Target
finally caught a break. BofA Securities upgraded the shares on Thursday, sending them higher in early morning trading.
Concerns about slowing consumer demand, rising theft levels, and strategic missteps have dragged Target stock (ticker: TGT) 26% lower this year. But BofA analyst Robert Ohmes argues the pullback has opened up an opportunity.
At current levels, Target shares are “compelling,” he wrote in a client note upgrading them to Buy from Neutral. He also raised his price target to $135 from $120. Target stock was up 1.3%, at $110.43, in recent trading. The
S&P 500
was down 0.1%.
“We believe the risk/reward outlook has improved and see catalysts that could drive upside to our modestly above-consensus EPS estimates,” Ohmes wrote. The stock trades at about 12.8 times one-year forward earnings, below its five-year average of 17, according to FactSet.

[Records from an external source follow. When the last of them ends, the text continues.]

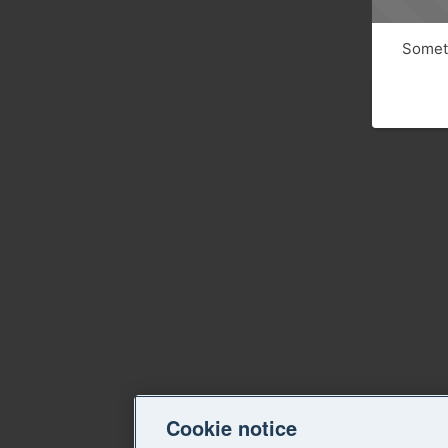
Someth
Cookie notice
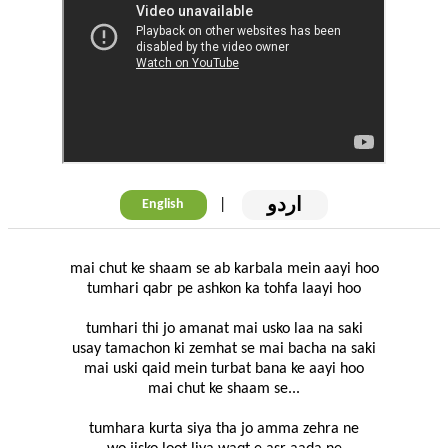
اردو
|
English
mai chut ke shaam se ab karbala mein aayi hoo
tumhari qabr pe ashkon ka tohfa laayi hoo
tumhari thi jo amanat mai usko laa na saki
usay tamachon ki zemhat se mai bacha na saki
mai uski qaid mein turbat bana ke aayi hoo
mai chut ke shaam se...
tumhara kurta siya tha jo amma zehra ne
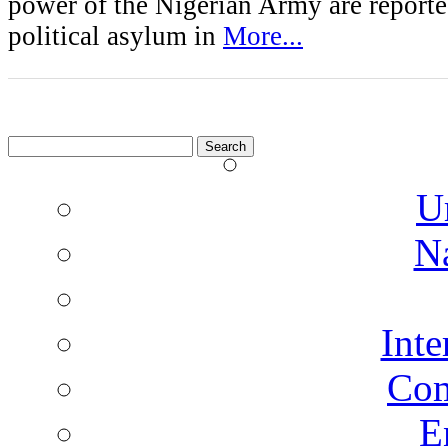
power of the Nigerian Army are reporte
political asylum in
More...
Search
for:
U
N
Inte
Co
E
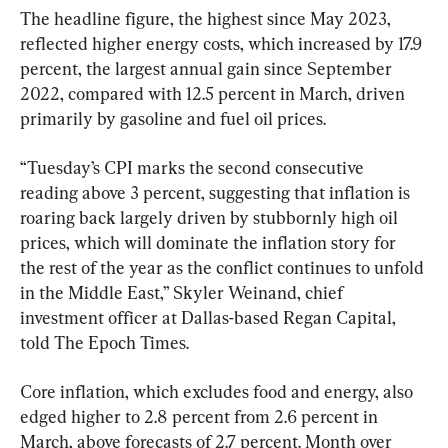
The headline figure, the highest since May 2023, 
reflected higher energy costs, which increased by 17.9 
percent, the largest annual gain since September 
2022, compared with 12.5 percent in March, driven 
primarily by gasoline and fuel oil prices.
“Tuesday’s CPI marks the second consecutive 
reading above 3 percent, suggesting that inflation is 
roaring back largely driven by stubbornly high oil 
prices, which will dominate the inflation story for 
the rest of the year as the conflict continues to unfold 
in the Middle East,” Skyler Weinand, chief 
investment officer at Dallas-based Regan Capital, 
told The Epoch Times.
Core inflation, which excludes food and energy, also 
edged higher to 2.8 percent from 2.6 percent in 
March, above forecasts of 2.7 percent. Month over 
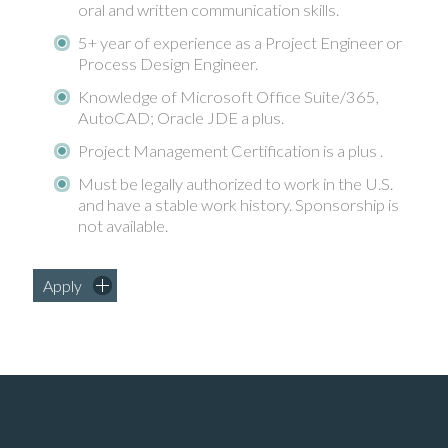
oral and written communication skills.
5+ year of experience as a Project Engineer or
Process Design Engineer.
Knowledge of Microsoft Office Suite/365,
AutoCAD; Oracle JDE a plus.
Project Management Certification is a plus .
Must be legally authorized to work in the U.S.
and have a stable work history. Sponsorship is
not available.
Apply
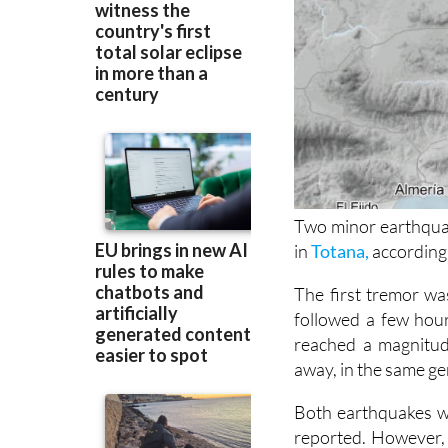
Two minor earthqua
in
Totana,
according 
The first tremor wa
followed a few hour
reached a magnitud
away, in the same ge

The analyst predicts that Target’s foot traffic could improve through the end of the year, receiving a boost from its October Circle Week, initiatives such as curbside Starbucks deliveries, and the rollout of new brands and partnerships.
Margins could also continue to improve, Ohmes wrote. He notes that freight costs are lower and the company has a better inventory position than last year, likely reducing the need for heavy discounts. Importantly, he adds, the company’s shrink problem—the industry term that encompasses theft and damage—“may be reaching a plateau.” Target previously said shrink would drag down full-year profitability by about $500 million.
Ohmes acknowledged the company still had to navigate through several challenges, including the resumption of student loan payments and macroeconomic uncertainty.
Indeed, Ohmes’ bullish take deviates from the Street’s overall opinion on the stock. Only 40% of analysts rate the stock a Buy, while 60% rate it a Hold, according to FactSet.